▶ **Task item**:
Return the data given below exactly as it appears.

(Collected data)
= Beginning of Section =

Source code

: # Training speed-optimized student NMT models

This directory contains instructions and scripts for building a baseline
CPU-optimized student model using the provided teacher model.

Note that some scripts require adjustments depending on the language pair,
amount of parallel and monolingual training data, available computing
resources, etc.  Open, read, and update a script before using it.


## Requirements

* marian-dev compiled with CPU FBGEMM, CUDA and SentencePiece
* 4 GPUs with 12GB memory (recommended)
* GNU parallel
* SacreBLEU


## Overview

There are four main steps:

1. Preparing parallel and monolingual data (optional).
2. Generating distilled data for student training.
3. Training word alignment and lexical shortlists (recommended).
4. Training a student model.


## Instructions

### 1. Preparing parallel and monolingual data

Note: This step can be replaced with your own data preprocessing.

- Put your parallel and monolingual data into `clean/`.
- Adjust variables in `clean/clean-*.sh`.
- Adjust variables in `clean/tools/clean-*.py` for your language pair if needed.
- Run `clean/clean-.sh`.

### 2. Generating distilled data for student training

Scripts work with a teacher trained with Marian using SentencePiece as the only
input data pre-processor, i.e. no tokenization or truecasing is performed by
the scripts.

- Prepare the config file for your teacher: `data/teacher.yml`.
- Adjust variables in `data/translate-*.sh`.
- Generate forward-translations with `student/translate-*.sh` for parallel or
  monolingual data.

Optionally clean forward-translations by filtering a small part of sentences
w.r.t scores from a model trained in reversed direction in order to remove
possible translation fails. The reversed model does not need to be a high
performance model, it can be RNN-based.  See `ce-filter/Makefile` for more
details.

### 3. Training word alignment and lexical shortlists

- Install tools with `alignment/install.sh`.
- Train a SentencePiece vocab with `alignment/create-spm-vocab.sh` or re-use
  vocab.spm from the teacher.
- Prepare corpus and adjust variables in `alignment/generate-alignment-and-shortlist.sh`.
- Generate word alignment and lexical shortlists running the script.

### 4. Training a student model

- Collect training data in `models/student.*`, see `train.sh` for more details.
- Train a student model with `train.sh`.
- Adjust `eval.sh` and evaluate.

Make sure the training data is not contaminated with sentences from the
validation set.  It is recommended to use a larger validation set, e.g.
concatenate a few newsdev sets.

= End of Section =

▶ **Exercise answer**:
Source code

: # Training speed-optimized student NMT models

This directory contains instructions and scripts for building a baseline
CPU-optimized student model using the provided teacher model.

Note that some scripts require adjustments depending on the language pair,
amount of parallel and monolingual training data, available computing
resources, etc.  Open, read, and update a script before using it.


## Requirements

* marian-dev compiled with CPU FBGEMM, CUDA and SentencePiece
* 4 GPUs with 12GB memory (recommended)
* GNU parallel
* SacreBLEU


## Overview

There are four main steps:

1. Preparing parallel and monolingual data (optional).
2. Generating distilled data for student training.
3. Training word alignment and lexical shortlists (recommended).
4. Training a student model.


## Instructions

### 1. Preparing parallel and monolingual data

Note: This step can be replaced with your own data preprocessing.

- Put your parallel and monolingual data into `clean/`.
- Adjust variables in `clean/clean-*.sh`.
- Adjust variables in `clean/tools/clean-*.py` for your language pair if needed.
- Run `clean/clean-.sh`.

### 2. Generating distilled data for student training

Scripts work with a teacher trained with Marian using SentencePiece as the only
input data pre-processor, i.e. no tokenization or truecasing is performed by
the scripts.

- Prepare the config file for your teacher: `data/teacher.yml`.
- Adjust variables in `data/translate-*.sh`.
- Generate forward-translations with `student/translate-*.sh` for parallel or
  monolingual data.

Optionally clean forward-translations by filtering a small part of sentences
w.r.t scores from a model trained in reversed direction in order to remove
possible translation fails. The reversed model does not need to be a high
performance model, it can be RNN-based.  See `ce-filter/Makefile` for more
details.

### 3. Training word alignment and lexical shortlists

- Install tools with `alignment/install.sh`.
- Train a SentencePiece vocab with `alignment/create-spm-vocab.sh` or re-use
  vocab.spm from the teacher.
- Prepare corpus and adjust variables in `alignment/generate-alignment-and-shortlist.sh`.
- Generate word alignment and lexical shortlists running the script.

### 4. Training a student model

- Collect training data in `models/student.*`, see `train.sh` for more details.
- Train a student model with `train.sh`.
- Adjust `eval.sh` and evaluate.

Make sure the training data is not contaminated with sentences from the
validation set.  It is recommended to use a larger validation set, e.g.
concatenate a few newsdev sets.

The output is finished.